> [ABOUT THIS TASK] The answer should consist solely of the lines from the first one below through the line containing "Villa Lodola-ヴィラロドラ", copied exactly.

> [Data items]
- - -

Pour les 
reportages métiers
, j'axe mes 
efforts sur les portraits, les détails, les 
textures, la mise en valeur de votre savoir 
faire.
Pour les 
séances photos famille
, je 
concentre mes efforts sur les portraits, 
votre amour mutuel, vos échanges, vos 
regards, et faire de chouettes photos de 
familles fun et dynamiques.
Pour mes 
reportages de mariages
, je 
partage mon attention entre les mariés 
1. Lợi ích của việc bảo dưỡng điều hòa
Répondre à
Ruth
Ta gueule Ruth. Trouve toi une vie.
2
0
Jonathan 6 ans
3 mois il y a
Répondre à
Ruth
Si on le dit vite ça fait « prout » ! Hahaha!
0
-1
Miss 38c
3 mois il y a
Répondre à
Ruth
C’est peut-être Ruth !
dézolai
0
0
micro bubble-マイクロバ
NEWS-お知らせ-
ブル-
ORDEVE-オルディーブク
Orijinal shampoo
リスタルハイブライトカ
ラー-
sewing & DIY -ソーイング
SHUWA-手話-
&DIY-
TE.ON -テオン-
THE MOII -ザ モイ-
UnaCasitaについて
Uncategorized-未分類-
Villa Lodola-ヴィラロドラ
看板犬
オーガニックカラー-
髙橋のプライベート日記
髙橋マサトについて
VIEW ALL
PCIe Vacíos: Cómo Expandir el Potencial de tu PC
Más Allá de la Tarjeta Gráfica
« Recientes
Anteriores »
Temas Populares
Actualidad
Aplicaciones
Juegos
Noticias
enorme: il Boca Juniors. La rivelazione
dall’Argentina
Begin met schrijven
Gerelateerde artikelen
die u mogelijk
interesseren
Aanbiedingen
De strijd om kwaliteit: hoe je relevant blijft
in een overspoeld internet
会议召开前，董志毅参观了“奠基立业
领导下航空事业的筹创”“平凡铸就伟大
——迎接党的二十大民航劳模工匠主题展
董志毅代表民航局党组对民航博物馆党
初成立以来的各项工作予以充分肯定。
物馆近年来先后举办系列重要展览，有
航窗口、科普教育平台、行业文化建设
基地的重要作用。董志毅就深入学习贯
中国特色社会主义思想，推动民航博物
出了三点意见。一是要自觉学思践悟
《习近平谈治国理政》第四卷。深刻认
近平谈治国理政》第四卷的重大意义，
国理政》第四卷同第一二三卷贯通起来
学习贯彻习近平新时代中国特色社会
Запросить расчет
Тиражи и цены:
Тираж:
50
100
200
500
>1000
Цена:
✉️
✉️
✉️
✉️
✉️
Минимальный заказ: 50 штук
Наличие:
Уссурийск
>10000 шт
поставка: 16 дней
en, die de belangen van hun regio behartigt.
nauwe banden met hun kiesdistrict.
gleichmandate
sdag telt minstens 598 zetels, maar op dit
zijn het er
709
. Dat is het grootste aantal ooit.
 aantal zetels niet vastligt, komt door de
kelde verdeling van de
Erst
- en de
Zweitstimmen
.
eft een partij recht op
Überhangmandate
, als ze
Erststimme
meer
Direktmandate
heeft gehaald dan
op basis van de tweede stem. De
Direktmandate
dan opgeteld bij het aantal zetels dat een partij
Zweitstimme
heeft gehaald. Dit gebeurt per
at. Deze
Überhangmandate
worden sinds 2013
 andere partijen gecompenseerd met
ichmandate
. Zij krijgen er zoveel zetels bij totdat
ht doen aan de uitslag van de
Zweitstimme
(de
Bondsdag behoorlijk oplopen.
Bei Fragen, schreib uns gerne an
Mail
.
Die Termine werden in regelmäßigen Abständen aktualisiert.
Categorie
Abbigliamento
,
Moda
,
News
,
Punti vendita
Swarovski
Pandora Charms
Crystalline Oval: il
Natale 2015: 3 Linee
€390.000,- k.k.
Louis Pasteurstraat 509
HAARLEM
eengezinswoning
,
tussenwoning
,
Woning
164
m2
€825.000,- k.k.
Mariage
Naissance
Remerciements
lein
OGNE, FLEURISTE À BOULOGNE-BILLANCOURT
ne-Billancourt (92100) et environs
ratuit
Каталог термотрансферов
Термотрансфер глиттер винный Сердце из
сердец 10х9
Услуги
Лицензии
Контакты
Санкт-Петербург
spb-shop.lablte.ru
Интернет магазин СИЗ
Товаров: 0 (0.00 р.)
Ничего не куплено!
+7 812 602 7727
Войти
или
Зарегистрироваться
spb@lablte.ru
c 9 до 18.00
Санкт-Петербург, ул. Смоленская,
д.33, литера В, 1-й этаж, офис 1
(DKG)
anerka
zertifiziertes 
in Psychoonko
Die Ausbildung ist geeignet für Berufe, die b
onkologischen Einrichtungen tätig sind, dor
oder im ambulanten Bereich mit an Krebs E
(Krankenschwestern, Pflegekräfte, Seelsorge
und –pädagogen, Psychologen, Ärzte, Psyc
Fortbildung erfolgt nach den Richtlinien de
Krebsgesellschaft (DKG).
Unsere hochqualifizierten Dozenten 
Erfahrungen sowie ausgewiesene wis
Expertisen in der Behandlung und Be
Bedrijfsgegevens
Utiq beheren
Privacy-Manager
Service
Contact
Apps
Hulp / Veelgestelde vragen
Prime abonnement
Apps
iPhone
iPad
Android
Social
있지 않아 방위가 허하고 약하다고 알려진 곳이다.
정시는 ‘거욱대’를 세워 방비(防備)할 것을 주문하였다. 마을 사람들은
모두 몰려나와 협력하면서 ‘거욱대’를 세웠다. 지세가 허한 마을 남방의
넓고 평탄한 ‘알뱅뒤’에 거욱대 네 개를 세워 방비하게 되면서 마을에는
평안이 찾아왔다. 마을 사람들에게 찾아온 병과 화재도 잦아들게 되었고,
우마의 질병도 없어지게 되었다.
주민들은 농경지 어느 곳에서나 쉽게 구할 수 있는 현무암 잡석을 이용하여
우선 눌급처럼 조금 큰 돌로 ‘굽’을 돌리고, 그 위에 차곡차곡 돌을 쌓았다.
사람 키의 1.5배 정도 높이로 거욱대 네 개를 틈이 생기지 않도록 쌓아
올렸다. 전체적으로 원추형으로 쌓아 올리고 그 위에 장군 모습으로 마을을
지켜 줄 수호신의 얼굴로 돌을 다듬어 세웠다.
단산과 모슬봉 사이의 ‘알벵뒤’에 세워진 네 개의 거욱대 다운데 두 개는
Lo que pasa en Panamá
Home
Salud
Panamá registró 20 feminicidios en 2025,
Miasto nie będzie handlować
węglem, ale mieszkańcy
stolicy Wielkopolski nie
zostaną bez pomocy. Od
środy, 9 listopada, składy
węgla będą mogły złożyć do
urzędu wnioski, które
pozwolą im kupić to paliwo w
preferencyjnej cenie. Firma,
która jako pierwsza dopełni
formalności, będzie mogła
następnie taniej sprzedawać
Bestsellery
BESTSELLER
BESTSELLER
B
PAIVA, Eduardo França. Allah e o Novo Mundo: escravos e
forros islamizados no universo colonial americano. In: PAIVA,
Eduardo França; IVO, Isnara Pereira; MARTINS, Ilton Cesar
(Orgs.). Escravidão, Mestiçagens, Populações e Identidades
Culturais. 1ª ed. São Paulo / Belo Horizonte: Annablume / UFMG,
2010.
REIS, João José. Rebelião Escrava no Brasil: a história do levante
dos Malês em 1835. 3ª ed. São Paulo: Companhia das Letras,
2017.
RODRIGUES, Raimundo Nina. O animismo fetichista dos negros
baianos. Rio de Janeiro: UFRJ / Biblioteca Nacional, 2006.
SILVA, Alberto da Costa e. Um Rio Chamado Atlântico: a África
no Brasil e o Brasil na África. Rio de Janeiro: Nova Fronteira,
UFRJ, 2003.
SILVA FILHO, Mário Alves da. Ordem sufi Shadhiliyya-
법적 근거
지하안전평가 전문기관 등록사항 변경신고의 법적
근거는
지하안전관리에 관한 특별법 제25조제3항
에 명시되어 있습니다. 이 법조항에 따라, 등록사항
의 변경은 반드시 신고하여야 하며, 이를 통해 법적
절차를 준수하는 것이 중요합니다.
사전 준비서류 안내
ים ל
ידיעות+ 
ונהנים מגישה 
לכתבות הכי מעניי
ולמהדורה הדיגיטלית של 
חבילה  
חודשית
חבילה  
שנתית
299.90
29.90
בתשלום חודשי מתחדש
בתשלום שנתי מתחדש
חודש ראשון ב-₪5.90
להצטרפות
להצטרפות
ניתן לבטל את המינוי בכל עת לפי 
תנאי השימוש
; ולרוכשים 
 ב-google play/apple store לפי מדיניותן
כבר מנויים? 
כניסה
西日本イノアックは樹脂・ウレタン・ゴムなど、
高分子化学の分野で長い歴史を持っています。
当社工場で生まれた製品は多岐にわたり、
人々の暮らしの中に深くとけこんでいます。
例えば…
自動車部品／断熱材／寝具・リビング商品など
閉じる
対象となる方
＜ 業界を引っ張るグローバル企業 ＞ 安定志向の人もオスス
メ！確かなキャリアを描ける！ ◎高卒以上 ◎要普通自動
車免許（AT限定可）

- - -

> [WRITTEN ANSWER]
Pour les 
reportages métiers
, j'axe mes 
efforts sur les portraits, les détails, les 
textures, la mise en valeur de votre savoir 
faire.
Pour les 
séances photos famille
, je 
concentre mes efforts sur les portraits, 
votre amour mutuel, vos échanges, vos 
regards, et faire de chouettes photos de 
familles fun et dynamiques.
Pour mes 
reportages de mariages
, je 
partage mon attention entre les mariés 
1. Lợi ích của việc bảo dưỡng điều hòa
Répondre à
Ruth
Ta gueule Ruth. Trouve toi une vie.
2
0
Jonathan 6 ans
3 mois il y a
Répondre à
Ruth
Si on le dit vite ça fait « prout » ! Hahaha!
0
-1
Miss 38c
3 mois il y a
Répondre à
Ruth
C’est peut-être Ruth !
dézolai
0
0
micro bubble-マイクロバ
NEWS-お知らせ-
ブル-
ORDEVE-オルディーブク
Orijinal shampoo
リスタルハイブライトカ
ラー-
sewing & DIY -ソーイング
SHUWA-手話-
&DIY-
TE.ON -テオン-
THE MOII -ザ モイ-
UnaCasitaについて
Uncategorized-未分類-
Villa Lodola-ヴィラロドラ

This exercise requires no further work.